The 133rd New York State Legislature, consisting of the New York State Senate and the New York State Assembly, met from January 5 to July 1, 1910, during the fourth year of Charles Evans Hughes's governorship, in Albany.

==Background==
Under the provisions of the New York Constitution of 1894, re-apportioned in 1906 and 1907, 51 Senators and 150 assemblymen were elected in single-seat districts; senators for a two-year term, assemblymen for a one-year term. The senatorial districts were made up of entire counties, except New York County (twelve districts), Kings County (eight districts), Erie County (three districts) and Monroe County (two districts). The Assembly districts were made up of contiguous area, all within the same county.

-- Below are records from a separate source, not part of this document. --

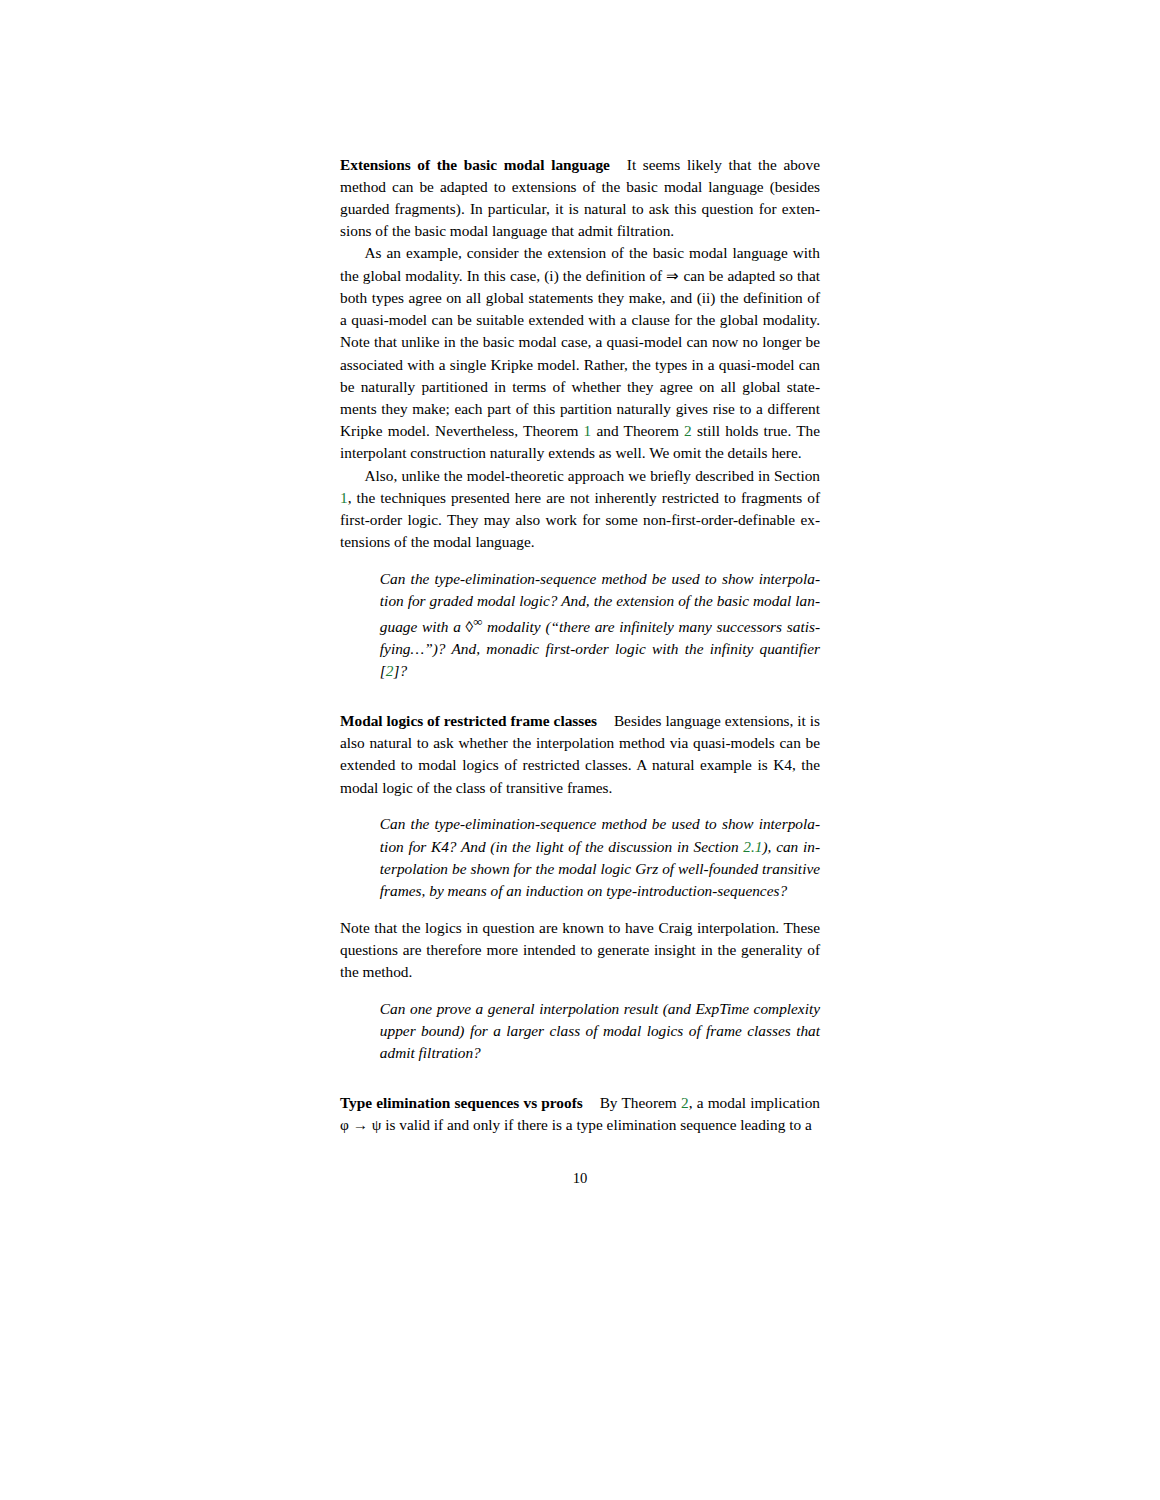Extensions of the basic modal language It seems likely that the above method can be adapted to extensions of the basic modal language (besides guarded fragments). In particular, it is natural to ask this question for extensions of the basic modal language that admit filtration.
As an example, consider the extension of the basic modal language with the global modality. In this case, (i) the definition of ⇒ can be adapted so that both types agree on all global statements they make, and (ii) the definition of a quasi-model can be suitable extended with a clause for the global modality. Note that unlike in the basic modal case, a quasi-model can now no longer be associated with a single Kripke model. Rather, the types in a quasi-model can be naturally partitioned in terms of whether they agree on all global statements they make; each part of this partition naturally gives rise to a different Kripke model. Nevertheless, Theorem 1 and Theorem 2 still holds true. The interpolant construction naturally extends as well. We omit the details here.
Also, unlike the model-theoretic approach we briefly described in Section 1, the techniques presented here are not inherently restricted to fragments of first-order logic. They may also work for some non-first-order-definable extensions of the modal language.
Can the type-elimination-sequence method be used to show interpolation for graded modal logic? And, the extension of the basic modal language with a ◊∞ modality (“there are infinitely many successors satisfying…”)? And, monadic first-order logic with the infinity quantifier [2]?
Modal logics of restricted frame classes Besides language extensions, it is also natural to ask whether the interpolation method via quasi-models can be extended to modal logics of restricted classes. A natural example is K4, the modal logic of the class of transitive frames.
Can the type-elimination-sequence method be used to show interpolation for K4? And (in the light of the discussion in Section 2.1), can interpolation be shown for the modal logic Grz of well-founded transitive frames, by means of an induction on type-introduction-sequences?
Note that the logics in question are known to have Craig interpolation. These questions are therefore more intended to generate insight in the generality of the method.
Can one prove a general interpolation result (and ExpTime complexity upper bound) for a larger class of modal logics of frame classes that admit filtration?
Type elimination sequences vs proofs By Theorem 2, a modal implication φ → ψ is valid if and only if there is a type elimination sequence leading to a
10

At this time there were two major political parties: the Republican Party and the Democratic Party.

==Elections==
The New York state election, 1909, was held on November 2. No statewide elective offices were up for election.

==Sessions==
On January 4, the Republican state senators met in caucus and nominated Jotham P. Allds for president pro tempore. Eight senators (Agnew, Brackett, Conger, Cordts, Davenport, Hinman, Newcomb and Rose) did not attend the caucus, and issued a statement opposing Allds.

The Legislature met for the regular session at the State Capitol in Albany on January 5, 1910; and adjourned on May 27.

James Wolcott Wadsworth Jr. (R) was re-elected Speaker.

Jotham P. Allds (R) was elected president pro tempore of the State Senate.

On January 18, the press published that Senator Benn Conger accused Allds of having demanded and received bribes.

On January 19, Allds demanded an investigation by the State Senate.

On January 30, Conger filed the accusation before the State Senate, stating that Allds had "demanded, received and accepted $1,000 on or about April 23, 1901, in consideration for his failure to pass a certain bill then pending before the Assembly."

On February 3, Allds answered the accusation with a denial.

On February 8 and 9, Hiram G. Moe testified before the investigating committee that he had handed over the envelope containing the money.;

On February 23, Allds resigned the Presidency pro tempore.

On March 11, George H. Cobb was elected president pro tempore of the State Senate.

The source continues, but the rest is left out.